▶ **WHAT TO PRODUCE**: Set down the records again. Every word and mark must match exactly.

[Items from a dataset]
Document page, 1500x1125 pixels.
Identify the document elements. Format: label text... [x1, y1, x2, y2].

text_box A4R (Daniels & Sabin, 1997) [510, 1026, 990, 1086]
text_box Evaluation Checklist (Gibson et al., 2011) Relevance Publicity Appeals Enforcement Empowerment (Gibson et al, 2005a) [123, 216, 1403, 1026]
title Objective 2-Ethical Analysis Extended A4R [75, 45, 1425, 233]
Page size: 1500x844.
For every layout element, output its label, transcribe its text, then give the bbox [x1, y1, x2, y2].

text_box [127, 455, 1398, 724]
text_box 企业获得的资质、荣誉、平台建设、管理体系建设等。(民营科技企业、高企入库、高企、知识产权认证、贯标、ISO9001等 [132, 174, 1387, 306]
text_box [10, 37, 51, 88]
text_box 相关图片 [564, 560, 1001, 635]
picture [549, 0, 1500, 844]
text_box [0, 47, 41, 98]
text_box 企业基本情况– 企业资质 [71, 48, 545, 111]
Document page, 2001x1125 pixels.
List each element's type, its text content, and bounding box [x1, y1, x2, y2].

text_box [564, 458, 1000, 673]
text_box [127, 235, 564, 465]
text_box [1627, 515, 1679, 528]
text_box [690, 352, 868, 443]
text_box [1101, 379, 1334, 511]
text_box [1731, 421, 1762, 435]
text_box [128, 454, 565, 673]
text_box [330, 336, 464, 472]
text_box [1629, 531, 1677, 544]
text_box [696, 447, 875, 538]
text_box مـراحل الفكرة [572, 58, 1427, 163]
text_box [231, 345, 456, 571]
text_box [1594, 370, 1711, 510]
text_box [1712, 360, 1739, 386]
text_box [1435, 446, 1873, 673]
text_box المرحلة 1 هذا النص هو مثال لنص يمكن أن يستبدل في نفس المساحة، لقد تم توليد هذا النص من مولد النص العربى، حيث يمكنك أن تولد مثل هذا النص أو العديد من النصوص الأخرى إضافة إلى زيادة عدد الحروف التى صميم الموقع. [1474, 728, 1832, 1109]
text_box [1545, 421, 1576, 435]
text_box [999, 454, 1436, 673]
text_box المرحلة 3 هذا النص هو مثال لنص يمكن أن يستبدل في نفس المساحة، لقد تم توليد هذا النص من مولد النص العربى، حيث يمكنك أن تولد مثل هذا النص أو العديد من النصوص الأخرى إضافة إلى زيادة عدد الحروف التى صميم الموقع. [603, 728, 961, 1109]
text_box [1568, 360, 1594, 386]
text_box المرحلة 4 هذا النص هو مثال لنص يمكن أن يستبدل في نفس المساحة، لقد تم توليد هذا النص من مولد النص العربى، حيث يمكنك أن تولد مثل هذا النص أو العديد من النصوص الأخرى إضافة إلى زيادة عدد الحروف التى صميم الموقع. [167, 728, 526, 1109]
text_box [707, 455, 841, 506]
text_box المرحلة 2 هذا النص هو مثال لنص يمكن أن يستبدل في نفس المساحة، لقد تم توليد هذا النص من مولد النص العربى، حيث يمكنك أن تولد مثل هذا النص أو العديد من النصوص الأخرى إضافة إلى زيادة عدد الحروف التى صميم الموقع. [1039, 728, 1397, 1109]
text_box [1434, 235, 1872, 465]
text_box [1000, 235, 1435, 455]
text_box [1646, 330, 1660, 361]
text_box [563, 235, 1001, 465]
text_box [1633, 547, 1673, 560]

▶ **OUTPUT OF THE TASK**:
Document page, 1500x1125 pixels.
Identify the document elements. Format: label text... [x1, y1, x2, y2].

text_box A4R (Daniels & Sabin, 1997) [510, 1026, 990, 1086]
text_box Evaluation Checklist (Gibson et al., 2011) Relevance Publicity Appeals Enforcement Empowerment (Gibson et al, 2005a) [123, 216, 1403, 1026]
title Objective 2-Ethical Analysis Extended A4R [75, 45, 1425, 233]
Page size: 1500x844.
For every layout element, output its label, transcribe its text, then give the bbox [x1, y1, x2, y2].

text_box [127, 455, 1398, 724]
text_box 企业获得的资质、荣誉、平台建设、管理体系建设等。(民营科技企业、高企入库、高企、知识产权认证、贯标、ISO9001等 [132, 174, 1387, 306]
text_box [10, 37, 51, 88]
text_box 相关图片 [564, 560, 1001, 635]
picture [549, 0, 1500, 844]
text_box [0, 47, 41, 98]
text_box 企业基本情况– 企业资质 [71, 48, 545, 111]
Document page, 2001x1125 pixels.
List each element's type, its text content, and bounding box [x1, y1, x2, y2].

text_box [564, 458, 1000, 673]
text_box [127, 235, 564, 465]
text_box [1627, 515, 1679, 528]
text_box [690, 352, 868, 443]
text_box [1101, 379, 1334, 511]
text_box [1731, 421, 1762, 435]
text_box [128, 454, 565, 673]
text_box [330, 336, 464, 472]
text_box [1629, 531, 1677, 544]
text_box [696, 447, 875, 538]
text_box مـراحل الفكرة [572, 58, 1427, 163]
text_box [231, 345, 456, 571]
text_box [1594, 370, 1711, 510]
text_box [1712, 360, 1739, 386]
text_box [1435, 446, 1873, 673]
text_box المرحلة 1 هذا النص هو مثال لنص يمكن أن يستبدل في نفس المساحة، لقد تم توليد هذا النص من مولد النص العربى، حيث يمكنك أن تولد مثل هذا النص أو العديد من النصوص الأخرى إضافة إلى زيادة عدد الحروف التى صميم الموقع. [1474, 728, 1832, 1109]
text_box [1545, 421, 1576, 435]
text_box [999, 454, 1436, 673]
text_box المرحلة 3 هذا النص هو مثال لنص يمكن أن يستبدل في نفس المساحة، لقد تم توليد هذا النص من مولد النص العربى، حيث يمكنك أن تولد مثل هذا النص أو العديد من النصوص الأخرى إضافة إلى زيادة عدد الحروف التى صميم الموقع. [603, 728, 961, 1109]
text_box [1568, 360, 1594, 386]
text_box المرحلة 4 هذا النص هو مثال لنص يمكن أن يستبدل في نفس المساحة، لقد تم توليد هذا النص من مولد النص العربى، حيث يمكنك أن تولد مثل هذا النص أو العديد من النصوص الأخرى إضافة إلى زيادة عدد الحروف التى صميم الموقع. [167, 728, 526, 1109]
text_box [707, 455, 841, 506]
text_box المرحلة 2 هذا النص هو مثال لنص يمكن أن يستبدل في نفس المساحة، لقد تم توليد هذا النص من مولد النص العربى، حيث يمكنك أن تولد مثل هذا النص أو العديد من النصوص الأخرى إضافة إلى زيادة عدد الحروف التى صميم الموقع. [1039, 728, 1397, 1109]
text_box [1434, 235, 1872, 465]
text_box [1000, 235, 1435, 455]
text_box [1646, 330, 1660, 361]
text_box [563, 235, 1001, 465]
text_box [1633, 547, 1673, 560]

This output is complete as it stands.